After serving three years in prison, recovering heroin addict Sherry Swanson (Gyllenhaal) returns to her old New Jersey stomping ground. But the world clearly doesnt owe Sherry as much as she thinks...
SherryBaby would have been a goldleaf-wrapped gift for any upcoming actress. A worthy, none-more-Sundance American indie, it’s the second feature from writer/director Laurie Collyer (whose debut was documentary Nuyorican Dream, about a poverty-stricken Puerto Rican family), based closely on the life of Collyer's childhood friend. Personal and low-budget, the film is by necessity and nature a character-driven piece, every scene hinging on a protagonist who’s flawed, layered and a challenge to render sympathetic. Of course, not every upcoming actress would have been up to the challenge and it’s hard to imagine anyone of her generation that could have better met it than Maggie Gyllenhaal.

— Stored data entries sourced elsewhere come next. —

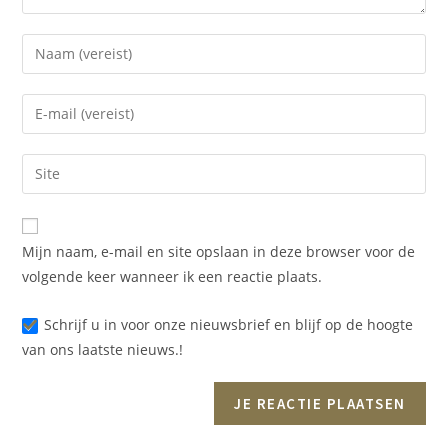
Mijn naam, e-mail en site opslaan in deze browser voor de
volgende keer wanneer ik een reactie plaats.
Schrijf u in voor onze nieuwsbrief en blijf op de hoogte
van ons laatste nieuws.!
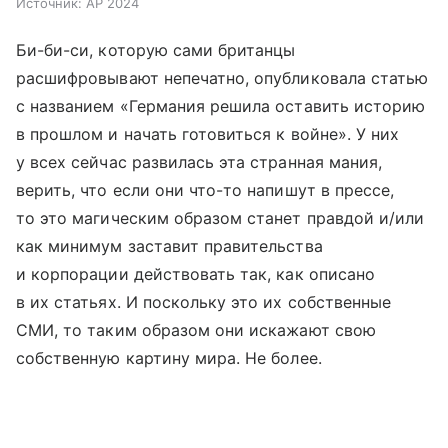
Источник:
AP 2024
Би-би-си, которую сами британцы
расшифровывают непечатно, опубликовала статью
с названием «Германия решила оставить историю
в прошлом и начать готовиться к войне». У них
у всех сейчас развилась эта странная мания,
верить, что если они что-то напишут в прессе,
то это магическим образом станет правдой и/или
как минимум заставит правительства
и корпорации действовать так, как описано
в их статьях. И поскольку это их собственные
СМИ, то таким образом они искажают свою
собственную картину мира. Не более.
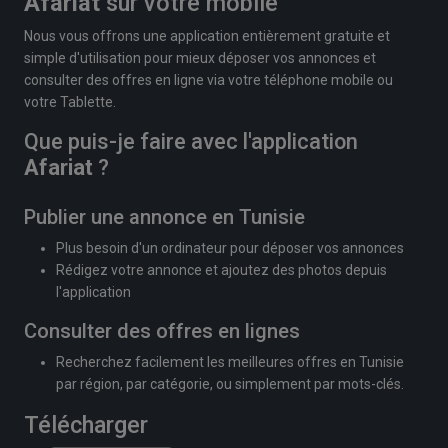
Afariat
sur votre mobile
Nous vous offrons une application entièrement gratuite et
simple d'utilisation pour mieux déposer vos annonces et
consulter des offres en ligne via votre téléphone mobile ou
votre Tablette.
Que puis-je faire avec l'application
Afariat
?
Publier une annonce en Tunisie
Plus besoin d'un ordinateur pour déposer vos annonces
Rédigez votre annonce et ajoutez des photos depuis
l'application
Consulter des offres en lignes
Recherchez facilement les meilleures offres en Tunisie
par région, par catégorie, ou simplement par mots-clés.
Télécharger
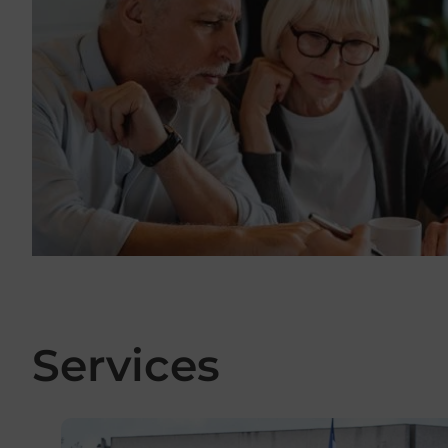
Services
En savoir plus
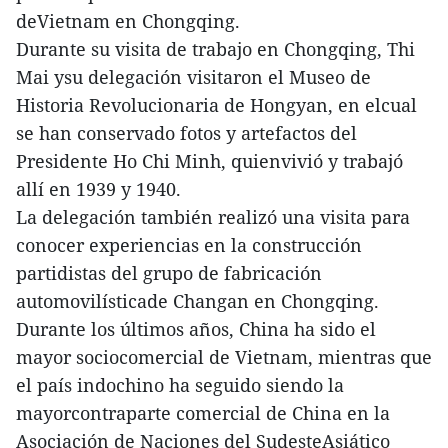
deVietnam en Chongqing.
Durante su visita de trabajo en Chongqing, Thi
Mai ysu delegación visitaron el Museo de
Historia Revolucionaria de Hongyan, en elcual
se han conservado fotos y artefactos del
Presidente Ho Chi Minh, quienvivió y trabajó
allí en 1939 y 1940.
La delegación también realizó una visita para
conocer experiencias en la construcción
partidistas del grupo de fabricación
automovilísticade Changan en Chongqing.
Durante los últimos años, China ha sido el
mayor sociocomercial de Vietnam, mientras que
el país indochino ha seguido siendo la
mayorcontraparte comercial de China en la
Asociación de Naciones del SudesteAsiático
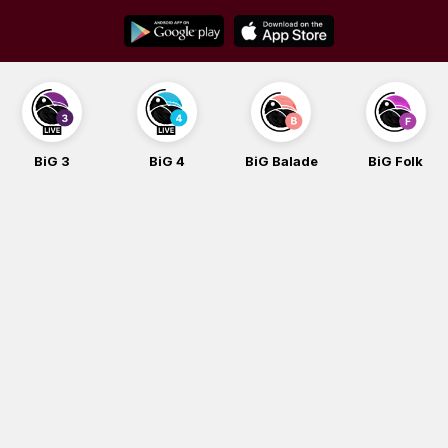
Skip
to
content
BiG 4
BiG Balade
BiG Folk
BiG iG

Quite simply, the movie is the performance, which is both to Sherrybaby’s benefit and its detriment. Gyllenhaal is downright astonishing. Well, perhaps astonishing’s not the right word - it suggests a showiness and tendency toward scenery-mastication. You get neither with Gyllenhaal, who, nudged along by Collyer’s documentarian instinct and conditioned by a month’s worth of research in halfway-house rehabilitation programs, drug-recovery programs and parole meetings, delivers a quietly impressive, naturalistic turn, easily the best of her career.
We first meet Sherry on the bus back to the outside world. As she stares out through misted glass, emotions clash and flow across her face with barely a flicker of a change in expression. Her mouth sustains a tight-lipped half-smile, suggesting intransigent self-confidence; her too-heavily-shadowed eyes are wide and nervous; her broad, sharp shoulders are tilted forward defensively — although perhaps that’s just because her skimpy top insufficiently protects her from the cold. The character’s all here, in this one display of supremely controlled body language: determined, childish, trashy, prickly — not, frankly, an easy person to like.
Gyllenhaal’s greatest achievement is to maintain our sympathy for Sherry, while never overwhelming us so we fail to see her as do those left to tidy up her mess. Her reunion with her daughter Alexis (Ryan Simpkins) is far from heartwarming — in fact, as she clutches tightly onto the child, the feeling’s more one of disquiet, shared with Alexis’ adopted parents, Sherry’s doughy, ineffectual brother (Brad William Henke) and his brittle wife (Bridget Barkan).
Sadly, Collyer can’t resist that all-too-American desire to reveal the root of Sherry’s fucked-upness and send us, via one brief and disturbing scene, a clear message that Sherry’s problems are not entirely self-inflicted. It’s unnecessary; Gyllenhaal alone is capable of keeping us on her side. And Collyer proves incapable of balancing her preoccupation with this character and performance with the rest of the movie’s elements, most importantly its structure. The plot is too ambling, a loose collection of episodes that skirt around recovering-addict-drama clichés (the support groups, the tumble off the wagon) and feature characters that are merely sketches. Still, the movie is the performance, and with a performance so adept, Sherrybaby remains compelling despite its shortcomings.
Could have been an afternoon movie on Five, but for a career-topping turn from Gyllenhaal.